A measure of stocks across the globe posted on Friday its largest weekly loss of the year while yields in US and German debt were near or at multi-year lows, after China vowed to retaliate against a possible new round of US tariffs.

Oil prices bounced back from losses that exceeded 7 per cent the previous session and the yen scaled further against the dollar a day after its strongest daily gain in over two years. The moves followed a sharp Wall Street sell-off triggered by US President Donald Trump's threat on Thursday to impose a 10 per cent tariff on $300 billion worth of Chinese imports.

Read more:US 10-year yield posts biggest weekly drop in seven years

China did not specify how it would retaliate, but its ambassador to the United Nations Zhang Jun said Beijing would take “necessary countermeasures” to protect its rights and bluntly described Trump's move as “an irrational, irresponsible act.”

Trade war

Analysts have said retaliatory options include tariffs, a ban on export of rare earths used in everything from military equipment to consumer electronics, and penalties against US companies in China. The trade war between the world's largest economies has already dislocated global supply chains and slowed economic growth. The abrupt escalation capped a critical week for global markets after the US Federal Reserve delivered a widely anticipated interest rate cut but played down expectations of many more ahead.

“The tariff threat was a splash of cold water. The market had become accustomed to the current state of US-China trade negotiations, but a hike in tariffs wakes you up to the fact that the trade war is still with us,” said Michael Antonelli, market strategist at Robert W. Baird in Milwaukee.

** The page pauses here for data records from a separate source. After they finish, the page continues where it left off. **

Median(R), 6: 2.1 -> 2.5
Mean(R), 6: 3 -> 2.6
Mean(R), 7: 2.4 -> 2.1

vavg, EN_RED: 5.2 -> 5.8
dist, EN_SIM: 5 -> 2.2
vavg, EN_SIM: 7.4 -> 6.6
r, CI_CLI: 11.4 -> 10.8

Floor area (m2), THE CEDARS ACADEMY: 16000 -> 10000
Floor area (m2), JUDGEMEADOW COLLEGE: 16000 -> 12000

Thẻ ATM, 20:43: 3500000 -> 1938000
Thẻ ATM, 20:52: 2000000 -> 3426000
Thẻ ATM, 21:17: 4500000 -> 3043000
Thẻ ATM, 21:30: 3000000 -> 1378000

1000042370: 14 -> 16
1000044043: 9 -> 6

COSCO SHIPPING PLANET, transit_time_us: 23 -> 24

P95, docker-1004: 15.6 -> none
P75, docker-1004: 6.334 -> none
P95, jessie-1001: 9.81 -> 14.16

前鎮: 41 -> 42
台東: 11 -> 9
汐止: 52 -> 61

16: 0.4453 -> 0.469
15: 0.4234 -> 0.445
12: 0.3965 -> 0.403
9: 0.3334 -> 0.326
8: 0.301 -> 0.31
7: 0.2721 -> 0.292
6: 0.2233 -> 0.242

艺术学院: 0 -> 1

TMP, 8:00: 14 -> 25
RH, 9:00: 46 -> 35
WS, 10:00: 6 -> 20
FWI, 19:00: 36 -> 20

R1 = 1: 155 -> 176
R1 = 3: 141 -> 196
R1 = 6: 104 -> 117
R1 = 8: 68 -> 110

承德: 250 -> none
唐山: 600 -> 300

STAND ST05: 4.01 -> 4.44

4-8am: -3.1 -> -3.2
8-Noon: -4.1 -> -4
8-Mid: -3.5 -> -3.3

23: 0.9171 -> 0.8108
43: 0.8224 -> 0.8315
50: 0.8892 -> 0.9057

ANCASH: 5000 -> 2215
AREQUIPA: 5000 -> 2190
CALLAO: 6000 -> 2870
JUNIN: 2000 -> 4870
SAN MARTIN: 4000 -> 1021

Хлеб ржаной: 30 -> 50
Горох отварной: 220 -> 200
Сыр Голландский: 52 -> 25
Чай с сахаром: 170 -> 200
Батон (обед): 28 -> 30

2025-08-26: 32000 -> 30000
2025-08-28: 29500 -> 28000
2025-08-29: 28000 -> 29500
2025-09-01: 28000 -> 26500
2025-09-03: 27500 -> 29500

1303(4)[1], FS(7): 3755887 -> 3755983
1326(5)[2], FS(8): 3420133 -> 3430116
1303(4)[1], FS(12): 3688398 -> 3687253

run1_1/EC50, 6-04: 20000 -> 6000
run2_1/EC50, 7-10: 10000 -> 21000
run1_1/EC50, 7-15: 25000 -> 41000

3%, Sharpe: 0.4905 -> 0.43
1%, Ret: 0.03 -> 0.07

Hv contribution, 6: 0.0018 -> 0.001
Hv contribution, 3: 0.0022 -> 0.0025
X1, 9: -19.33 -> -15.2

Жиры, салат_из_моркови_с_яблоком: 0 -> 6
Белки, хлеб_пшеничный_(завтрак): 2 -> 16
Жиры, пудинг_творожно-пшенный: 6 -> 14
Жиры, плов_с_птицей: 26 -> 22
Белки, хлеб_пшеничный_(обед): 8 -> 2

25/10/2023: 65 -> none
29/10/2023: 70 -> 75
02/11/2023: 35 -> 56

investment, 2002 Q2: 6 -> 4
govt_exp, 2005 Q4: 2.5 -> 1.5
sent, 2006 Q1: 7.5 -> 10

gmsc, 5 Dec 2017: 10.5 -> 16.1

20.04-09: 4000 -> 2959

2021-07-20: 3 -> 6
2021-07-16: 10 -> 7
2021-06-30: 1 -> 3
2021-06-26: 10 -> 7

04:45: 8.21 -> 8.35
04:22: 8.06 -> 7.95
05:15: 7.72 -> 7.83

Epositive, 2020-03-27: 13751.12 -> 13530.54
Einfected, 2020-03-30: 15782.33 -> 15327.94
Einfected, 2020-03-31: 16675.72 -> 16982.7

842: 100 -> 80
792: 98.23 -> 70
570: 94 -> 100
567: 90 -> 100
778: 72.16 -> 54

The Dow Jones Industrial Average fell 98.41 points, or 0.37 per cent, to 26,485.01, the S&P 500 lost 21.51 points, or 0.73%, to 2,932.05 and the Nasdaq Composite dropped 107.05 points, or 1.32 per cent, to 8,004.07. The Wilshire 5000 total US stock market index lost $1.1 trillion in market capitalization over the week.

The pan-European STOXX 600 index lost 2.46 per cent, the most for any day this year, and MSCI's gauge of stocks across the globe shed 1.18 per cent. Emerging market stocks lost 2.03% and posted their ninth-straight session of declines, while futures in Japan's Nikkei lost 0.71 per cent.

More Fed cuts seen

US data on Friday showed employment growth in July slowed as expected, which along with trade turmoil may encourage the Federal Reserve to cut interest rates again in September. “On balance it is probably a slightly dollar-negative (employment) number because (it) increases the case for a Fed rate cut in September. We're already at the point where we're trading that,” said Greg Anderson, global head of foreign exchange strategy at BMO Capital Markets in New York.

A further 25-basis-point cut by the Fed is priced in for the central bank's September meeting while the chance of another cut in October is roughly 3-in-5 according to Fed futures markets. Safe-haven assets were bid across markets with German 10-year government bond yields dropping to an all-time low of -0.502 per cent and the country's entire government bond yield curve turning negative for the first time ever.

Benchmark 10-year notes last rose 14/32 in price to yield 1.8434 per cent, from 1.892 per cnet on Thursday. This week yields touched their lowest since Trump's election in November 2016 and the benchmark posted its largest weekly drop since 2012. “In the grand scheme of things, it will become clearer and clearer that the Federal Reserve has started an easing cycle and will have no choice but to cut rates further,” said Akira Takei, fund manager at Asset Management One.

In currency markets the Japanese yen, which on Thursday gained the most in over two years against the dollar, further strengthened 0.73 per cent to 106.59 per dollar. The Swiss franc reached a two-year high of 1.0906 against the euro, which bounced back from a two-year low of $1.1025 earlier in the week. The common currency was recently up 0.2 per cent to $1.1105.

The British pound held near a 30-month low versus the dollar as the governing Conservatives' majority in parliament was reduced to one seat, three months before the country is due to leave the European Union. Sterling was last trading at $1.2164, up 0.27 per cent on the day. US crude rose 2.35 per cent to $55.22 per barrel and Brent was last at $61.30, up 1.32 per cent on the day.